Most real apps have some sort of persistent database. Here I'll have two "tables" named "users" and "sessions". Their contents are simple. This can be implemented using an in-memory object like I've done here, or it can be in redis, riak, or some other system. Whatever makes sense for your platform.
var users = {
creationix: {
name: "Tim Caswell",
twitter: "creationix",
github: "creationix",
irc: "creationix",
projects: ["node", "Luvit", "Luvmonkey", "candor.io", "vfs", "architect", "wheat", "step"],
websites: ["http://howtonode.org/", "http://creationix.com/", "http://nodebits.org/"]
},
};
var sessions = {
eo299pqyw9791jie7yp: {
username: "creationix",
pageViews: 0,
},
};
There is one page in this made-up system, to render it, the user data needs to be merged with some html.
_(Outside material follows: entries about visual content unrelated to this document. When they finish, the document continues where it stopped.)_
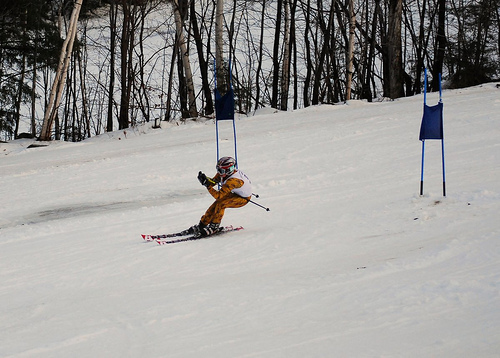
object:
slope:
[3, 79, 499, 260]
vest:
[220, 169, 255, 198]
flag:
[419, 68, 449, 199]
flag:
[211, 57, 239, 163]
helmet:
[216, 156, 237, 175]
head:
[216, 156, 237, 176]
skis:
[154, 226, 247, 248]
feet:
[193, 227, 220, 238]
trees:
[213, 0, 234, 117]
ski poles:
[206, 179, 272, 212]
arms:
[209, 177, 234, 200]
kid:
[184, 154, 254, 238]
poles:
[440, 139, 446, 196]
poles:
[232, 123, 239, 162]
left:
[211, 58, 240, 160]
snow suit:
[197, 171, 250, 232]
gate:
[208, 67, 451, 196]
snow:
[364, 258, 389, 274]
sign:
[212, 87, 237, 121]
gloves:
[198, 171, 209, 187]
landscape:
[5, 73, 496, 358]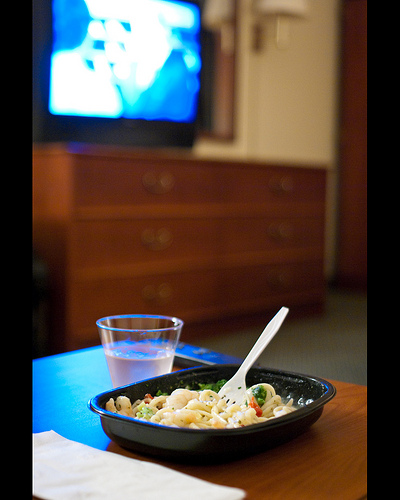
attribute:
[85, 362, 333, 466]
bowl —  black,  plastic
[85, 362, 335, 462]
container —  black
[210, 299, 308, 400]
fork — white, PLASTIC,  plastic,  white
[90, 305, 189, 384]
cup — clear, plastic,  clear ,  plastic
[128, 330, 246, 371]
remote control — for tv,  remote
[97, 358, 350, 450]
bowl —  plastic,   black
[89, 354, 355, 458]
one bowl —  one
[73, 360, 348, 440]
black bowl —  black 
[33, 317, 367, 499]
brown table —  brown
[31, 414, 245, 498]
tissue paper —   white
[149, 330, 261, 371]
remote —    one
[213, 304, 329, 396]
one fork —    one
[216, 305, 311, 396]
white fork —  white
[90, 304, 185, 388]
water glass —  one,  of water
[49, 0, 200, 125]
tv screen —  on,  of TV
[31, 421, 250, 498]
napkins —  white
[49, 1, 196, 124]
television —  on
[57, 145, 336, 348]
dresser —  brown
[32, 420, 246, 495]
napkin — white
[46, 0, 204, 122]
tv is turned — on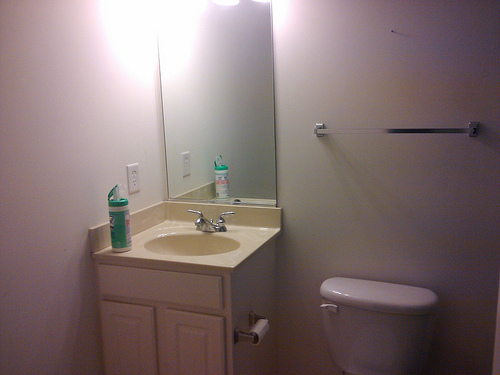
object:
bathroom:
[0, 0, 499, 374]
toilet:
[318, 276, 441, 375]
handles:
[187, 209, 206, 217]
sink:
[144, 233, 242, 255]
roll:
[250, 318, 270, 346]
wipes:
[105, 184, 133, 253]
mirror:
[154, 1, 277, 207]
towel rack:
[313, 123, 480, 139]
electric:
[126, 161, 141, 195]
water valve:
[186, 209, 235, 234]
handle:
[319, 303, 338, 314]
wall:
[272, 0, 500, 375]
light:
[83, 0, 197, 112]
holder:
[229, 315, 236, 333]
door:
[97, 297, 161, 375]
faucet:
[195, 218, 205, 227]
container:
[108, 198, 134, 253]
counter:
[93, 218, 281, 266]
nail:
[391, 30, 395, 32]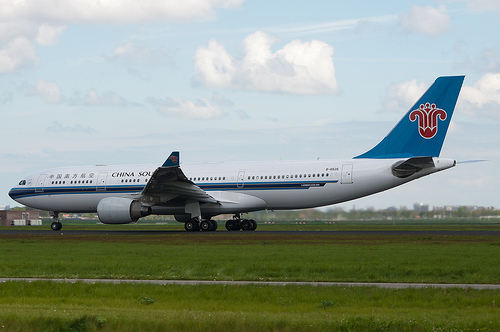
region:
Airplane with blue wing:
[7, 68, 472, 233]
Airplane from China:
[7, 72, 484, 232]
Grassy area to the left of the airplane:
[0, 233, 498, 280]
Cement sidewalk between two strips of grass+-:
[0, 269, 498, 294]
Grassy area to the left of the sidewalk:
[0, 279, 497, 329]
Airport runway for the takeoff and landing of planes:
[0, 221, 499, 245]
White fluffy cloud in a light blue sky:
[178, 26, 340, 106]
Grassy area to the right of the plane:
[0, 213, 497, 226]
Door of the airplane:
[93, 166, 109, 195]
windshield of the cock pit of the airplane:
[17, 175, 25, 190]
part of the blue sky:
[152, 51, 311, 142]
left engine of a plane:
[92, 194, 144, 220]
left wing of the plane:
[131, 160, 213, 192]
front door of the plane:
[33, 173, 46, 195]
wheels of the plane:
[208, 208, 257, 236]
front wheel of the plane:
[49, 216, 61, 233]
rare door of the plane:
[339, 158, 360, 188]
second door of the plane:
[88, 164, 120, 192]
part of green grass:
[203, 270, 310, 321]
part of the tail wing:
[388, 74, 435, 146]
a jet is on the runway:
[5, 72, 487, 245]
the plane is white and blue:
[5, 71, 485, 246]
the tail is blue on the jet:
[350, 75, 463, 156]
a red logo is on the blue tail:
[352, 73, 462, 155]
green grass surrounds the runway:
[0, 220, 495, 328]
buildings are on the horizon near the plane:
[0, 203, 175, 229]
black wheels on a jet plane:
[45, 216, 256, 232]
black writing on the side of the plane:
[41, 166, 152, 179]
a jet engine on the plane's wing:
[92, 148, 262, 228]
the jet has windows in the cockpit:
[8, 170, 36, 212]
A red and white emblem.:
[410, 102, 446, 142]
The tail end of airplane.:
[352, 75, 484, 180]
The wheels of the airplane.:
[46, 215, 256, 225]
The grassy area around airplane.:
[0, 236, 490, 326]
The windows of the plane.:
[50, 175, 140, 180]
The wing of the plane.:
[96, 155, 266, 225]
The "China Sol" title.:
[105, 165, 150, 177]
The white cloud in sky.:
[190, 40, 345, 85]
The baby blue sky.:
[252, 0, 337, 25]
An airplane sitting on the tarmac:
[0, 0, 498, 330]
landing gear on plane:
[180, 215, 266, 235]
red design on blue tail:
[407, 95, 453, 147]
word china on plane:
[100, 168, 140, 181]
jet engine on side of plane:
[87, 191, 148, 232]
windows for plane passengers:
[256, 168, 332, 181]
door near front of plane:
[30, 166, 52, 197]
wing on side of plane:
[135, 152, 246, 223]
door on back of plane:
[328, 159, 360, 191]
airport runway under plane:
[266, 221, 421, 237]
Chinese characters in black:
[50, 168, 96, 183]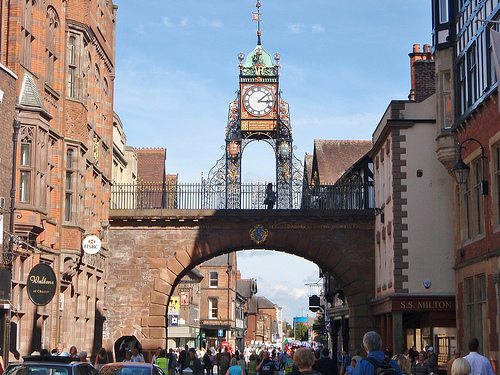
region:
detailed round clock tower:
[229, 0, 295, 158]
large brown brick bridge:
[114, 179, 389, 357]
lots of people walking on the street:
[136, 329, 386, 371]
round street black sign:
[27, 252, 71, 326]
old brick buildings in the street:
[202, 245, 304, 352]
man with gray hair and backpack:
[340, 326, 405, 371]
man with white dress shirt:
[455, 339, 494, 370]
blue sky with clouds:
[256, 253, 333, 310]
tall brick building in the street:
[66, 2, 177, 364]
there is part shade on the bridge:
[115, 187, 387, 364]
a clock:
[189, 20, 282, 148]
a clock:
[221, 48, 361, 216]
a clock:
[195, 58, 330, 173]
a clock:
[180, 13, 375, 257]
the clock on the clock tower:
[240, 74, 281, 119]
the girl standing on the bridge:
[259, 180, 280, 207]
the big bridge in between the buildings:
[117, 176, 369, 356]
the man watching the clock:
[345, 320, 398, 370]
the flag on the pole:
[246, 7, 272, 34]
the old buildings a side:
[15, 23, 116, 317]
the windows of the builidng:
[65, 143, 83, 226]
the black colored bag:
[360, 350, 396, 374]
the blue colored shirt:
[353, 358, 371, 373]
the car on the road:
[102, 357, 139, 374]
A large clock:
[207, 0, 338, 209]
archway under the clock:
[233, 133, 285, 214]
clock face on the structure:
[231, 85, 291, 126]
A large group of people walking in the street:
[188, 317, 488, 374]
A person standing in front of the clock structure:
[261, 177, 281, 207]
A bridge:
[112, 177, 394, 266]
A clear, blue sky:
[118, 0, 485, 323]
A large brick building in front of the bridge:
[0, 2, 125, 347]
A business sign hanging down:
[78, 219, 108, 265]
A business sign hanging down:
[23, 244, 67, 324]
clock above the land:
[238, 66, 300, 108]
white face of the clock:
[233, 72, 285, 129]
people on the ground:
[226, 315, 317, 374]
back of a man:
[350, 326, 415, 372]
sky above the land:
[269, 259, 305, 282]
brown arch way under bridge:
[165, 226, 367, 308]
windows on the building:
[54, 164, 106, 216]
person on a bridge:
[241, 176, 291, 218]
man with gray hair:
[353, 325, 395, 360]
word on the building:
[379, 282, 454, 331]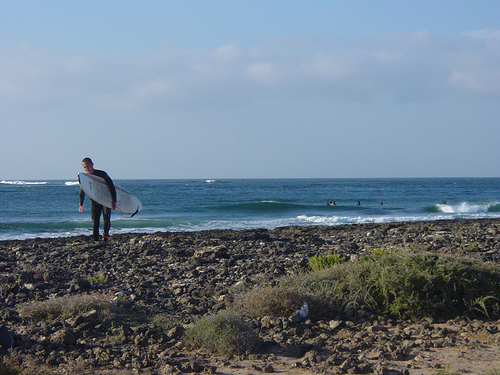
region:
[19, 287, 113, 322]
a patch of green and brown vegetation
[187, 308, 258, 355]
a patch of green and brown vegetation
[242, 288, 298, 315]
a patch of green and brown vegetation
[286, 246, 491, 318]
a patch of green and brown vegetation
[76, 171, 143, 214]
a white and red long surfboard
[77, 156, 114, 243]
a man walking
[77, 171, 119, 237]
a black long sleeved wetsuit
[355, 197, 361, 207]
a person in the ocean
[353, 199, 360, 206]
a person in the ocean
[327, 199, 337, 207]
a person in the ocean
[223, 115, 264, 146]
this is the sky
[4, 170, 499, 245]
this is the ocean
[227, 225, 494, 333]
this is the grass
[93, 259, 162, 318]
these are the rocks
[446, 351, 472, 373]
this is the sand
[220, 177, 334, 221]
this is a wave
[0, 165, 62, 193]
this is a wave breaking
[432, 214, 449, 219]
this is ocean foam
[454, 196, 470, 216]
this is white ocean spray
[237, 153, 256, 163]
this is the color blue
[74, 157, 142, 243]
Man carrying a surfboard.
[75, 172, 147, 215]
White surfboard with strip.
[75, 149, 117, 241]
Man in black wetsuit.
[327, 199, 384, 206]
people at a distant in ocean.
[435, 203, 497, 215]
Wave breaking against shore.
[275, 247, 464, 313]
Patch of grass on beach.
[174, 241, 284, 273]
Rocky beach shore.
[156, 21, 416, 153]
Blue sky with light clouds.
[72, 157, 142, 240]
Man on beach with surfboard.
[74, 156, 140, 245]
Man leaving beach with surfboard.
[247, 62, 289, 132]
part of a cloud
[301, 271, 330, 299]
part of a plant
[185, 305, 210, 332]
part of a plant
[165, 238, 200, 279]
part of a ground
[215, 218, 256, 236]
edge of a shore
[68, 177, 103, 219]
edge of a board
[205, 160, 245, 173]
part of a cloud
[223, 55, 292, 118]
part of a cloud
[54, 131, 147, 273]
surfer on the beach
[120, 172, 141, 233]
white surfboard in man's hand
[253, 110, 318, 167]
blue sky above water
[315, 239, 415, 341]
green grass on beach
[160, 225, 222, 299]
rocks on the ground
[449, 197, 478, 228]
white water in ocean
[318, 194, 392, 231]
people in the water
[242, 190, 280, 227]
wave forming in the ocean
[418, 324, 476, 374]
brown dirt on floor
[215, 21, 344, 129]
white clouds in sky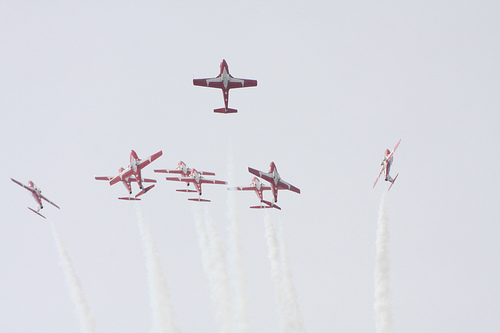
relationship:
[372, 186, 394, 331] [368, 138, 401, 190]
smoke coming from airplane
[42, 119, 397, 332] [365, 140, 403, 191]
smoke trails are coming from planes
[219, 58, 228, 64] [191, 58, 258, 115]
prop belongs to airplane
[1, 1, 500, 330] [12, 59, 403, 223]
sky contains nine planes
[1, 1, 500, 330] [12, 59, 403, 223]
sky contains jet planes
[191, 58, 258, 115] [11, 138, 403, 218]
plane over eight planes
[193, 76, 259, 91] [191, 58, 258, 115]
wings belong to jet plane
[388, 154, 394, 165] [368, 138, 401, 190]
cockpit belongs to jet plane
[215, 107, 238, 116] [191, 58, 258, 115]
stabilizer belongs to jet plane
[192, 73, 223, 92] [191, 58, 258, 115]
side wing belongs to airplane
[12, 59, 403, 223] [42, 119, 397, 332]
planes are leaving white trails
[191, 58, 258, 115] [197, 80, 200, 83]
plane in front red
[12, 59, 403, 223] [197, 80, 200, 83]
planes are colored red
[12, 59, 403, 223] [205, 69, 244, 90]
planes have white accents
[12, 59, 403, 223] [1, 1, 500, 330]
planes are in sky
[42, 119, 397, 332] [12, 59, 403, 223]
smoke trails come from airplanes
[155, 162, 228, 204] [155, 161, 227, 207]
two planes performing trick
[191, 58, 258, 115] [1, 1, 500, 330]
plane up in sky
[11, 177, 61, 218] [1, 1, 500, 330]
plane up in sky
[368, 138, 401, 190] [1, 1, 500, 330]
plane up in sky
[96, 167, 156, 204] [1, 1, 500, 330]
plane up in sky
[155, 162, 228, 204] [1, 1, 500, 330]
plane up in sky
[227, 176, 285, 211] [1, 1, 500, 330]
plane up in sky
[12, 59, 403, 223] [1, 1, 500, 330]
planes are up in sky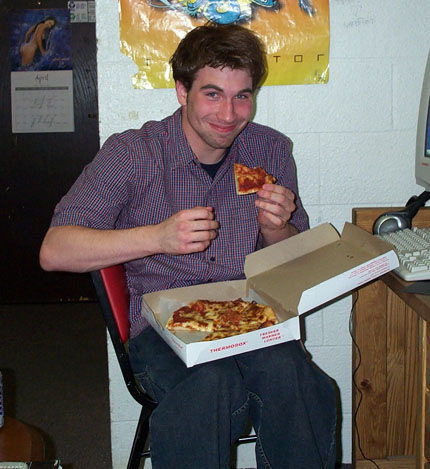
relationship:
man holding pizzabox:
[39, 26, 341, 468] [141, 223, 399, 369]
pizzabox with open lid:
[141, 223, 399, 369] [244, 223, 399, 316]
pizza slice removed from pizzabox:
[234, 162, 278, 197] [141, 223, 399, 369]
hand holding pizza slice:
[254, 184, 295, 227] [234, 162, 278, 197]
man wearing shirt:
[39, 26, 341, 468] [49, 111, 317, 337]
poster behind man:
[119, 0, 330, 88] [39, 26, 341, 468]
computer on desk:
[373, 54, 429, 281] [353, 206, 427, 468]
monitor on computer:
[418, 52, 430, 191] [370, 54, 430, 282]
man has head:
[39, 26, 341, 468] [185, 32, 257, 148]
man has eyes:
[39, 26, 341, 468] [206, 90, 221, 98]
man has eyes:
[39, 26, 341, 468] [237, 94, 249, 100]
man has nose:
[39, 26, 341, 468] [218, 97, 235, 123]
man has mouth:
[39, 26, 341, 468] [210, 123, 237, 131]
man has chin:
[39, 26, 341, 468] [209, 133, 236, 149]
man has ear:
[39, 26, 341, 468] [175, 80, 190, 106]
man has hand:
[39, 26, 341, 468] [254, 184, 295, 227]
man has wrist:
[39, 26, 341, 468] [263, 224, 293, 237]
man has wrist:
[39, 26, 341, 468] [134, 225, 168, 259]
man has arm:
[39, 26, 341, 468] [38, 153, 146, 274]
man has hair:
[39, 26, 341, 468] [171, 27, 265, 93]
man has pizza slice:
[39, 26, 341, 468] [234, 162, 278, 197]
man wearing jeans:
[39, 26, 341, 468] [125, 325, 342, 468]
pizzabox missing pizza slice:
[141, 223, 399, 369] [232, 161, 278, 196]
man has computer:
[39, 26, 341, 468] [370, 54, 430, 282]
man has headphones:
[39, 26, 341, 468] [372, 190, 429, 233]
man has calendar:
[39, 26, 341, 468] [8, 7, 77, 133]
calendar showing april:
[8, 7, 77, 133] [35, 72, 52, 82]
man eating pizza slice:
[39, 26, 341, 468] [234, 162, 278, 197]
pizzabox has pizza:
[141, 223, 399, 369] [168, 300, 278, 341]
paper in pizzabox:
[168, 300, 278, 341] [141, 223, 399, 369]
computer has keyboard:
[370, 54, 430, 282] [376, 228, 427, 281]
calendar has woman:
[8, 7, 77, 133] [18, 18, 56, 67]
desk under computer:
[353, 206, 427, 468] [370, 54, 430, 282]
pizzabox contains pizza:
[141, 223, 399, 369] [168, 300, 278, 341]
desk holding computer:
[353, 206, 427, 468] [370, 54, 430, 282]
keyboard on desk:
[376, 228, 427, 281] [353, 206, 427, 468]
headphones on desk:
[372, 190, 429, 233] [353, 206, 427, 468]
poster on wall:
[119, 0, 330, 88] [39, 26, 341, 468]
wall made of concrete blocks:
[39, 26, 341, 468] [324, 142, 381, 183]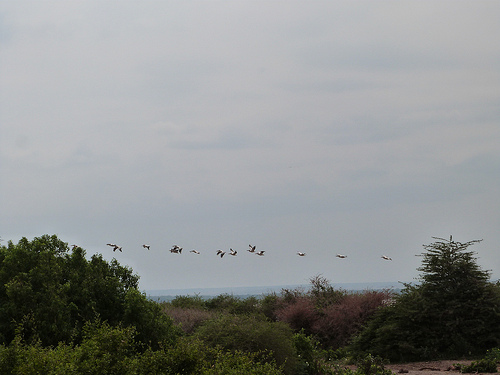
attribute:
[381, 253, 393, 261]
bird — flying, white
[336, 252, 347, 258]
bird — flying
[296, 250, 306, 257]
bird — flying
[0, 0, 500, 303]
sky — grey, cloudy, blue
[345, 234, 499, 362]
bush — green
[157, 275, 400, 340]
shrubs — green, red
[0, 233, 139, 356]
tree — tall, green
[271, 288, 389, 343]
bushes — red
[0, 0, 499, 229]
clouds — white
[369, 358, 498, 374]
dirt — small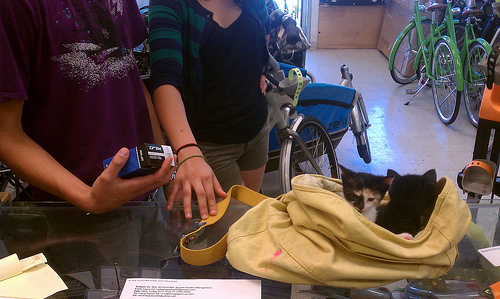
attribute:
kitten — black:
[340, 164, 383, 215]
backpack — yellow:
[293, 235, 457, 271]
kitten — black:
[392, 175, 433, 206]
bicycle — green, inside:
[409, 11, 436, 53]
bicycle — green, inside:
[466, 29, 482, 43]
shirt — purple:
[55, 107, 76, 127]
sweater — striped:
[158, 13, 188, 58]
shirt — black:
[243, 19, 253, 32]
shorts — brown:
[211, 148, 267, 171]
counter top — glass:
[12, 217, 168, 254]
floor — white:
[377, 103, 426, 157]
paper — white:
[14, 258, 54, 298]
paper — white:
[130, 284, 252, 298]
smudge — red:
[270, 245, 289, 259]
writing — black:
[165, 289, 189, 292]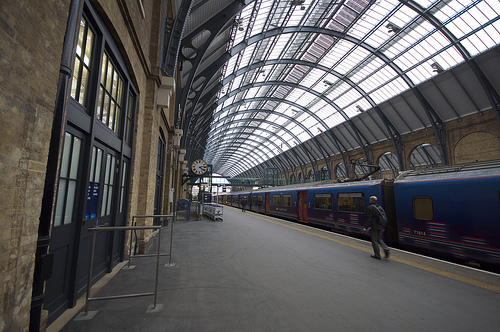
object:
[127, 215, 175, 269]
rails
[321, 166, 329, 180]
window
function myprofile(user) {
var html = '<h2>' + user.name + '</h2>\n';
html += '<ul class="links">\n';
if (user.twitter) {
html += ' <li><a href="https://twitter.com/' + user.twitter + '/">Twitter</a></li>\n';
}
if (user.github) {
html += ' <li><a href="https://github.com/' + user.github + '/">Github</a></li>\n';
}
if (user.websites) {
user.websites.foreach(function (website) {
html += ' <li><a href="' + website + '/">' + website + '</a></li>\n';
});
}
html += '</ul>\n';
return html;
}
The http request should have a cookie called "SESSID" or something that contains the session key "eo299pqyw9791jie7yp". In order to make this benchmark fair, no caching is allowed in the session or database lookups (If you use just one process, then an in-process object or table is fair game). This is to simulate requests not being the same user and session every time. The html template, however can be compiled and saved at startup since a site usually has a finite number of templates.
After getting the session ID out of the cookie, the server will need to look up the session data. Then from that load the html template and merge it with the user's data from the database. The template itself can pull from the db or you can pull from the db and pass the data to the template.
It's up to you to use a fixed Content-Length or chunked encoding in the response, but the following headers must be in the response.
Date: the current timestamp
Server: A simple string identifying your server, eg "node"
Content-Type: "text/html"
To test these, you need to send in the proper headers. In apache-bench this can be done with the -H flag to pass in the cookie header. The server should reject invalid requests.
Notice that I said that it's legal to store the data in-memory. This means that a simple node server can implement this without doing any I/O to gather the data. But if you want to scale across CPU cores for maximum speed, then a shared data store is required. This is a tradeoff in real applications. Scaling to threads within a process, then to processes within a machine, then across machines, across data centers, etc is hard. The larger the cluster, the harder is it to share data. Since the data is read-only, this isn't too hard, but I don't want to make the benchmark too complicated.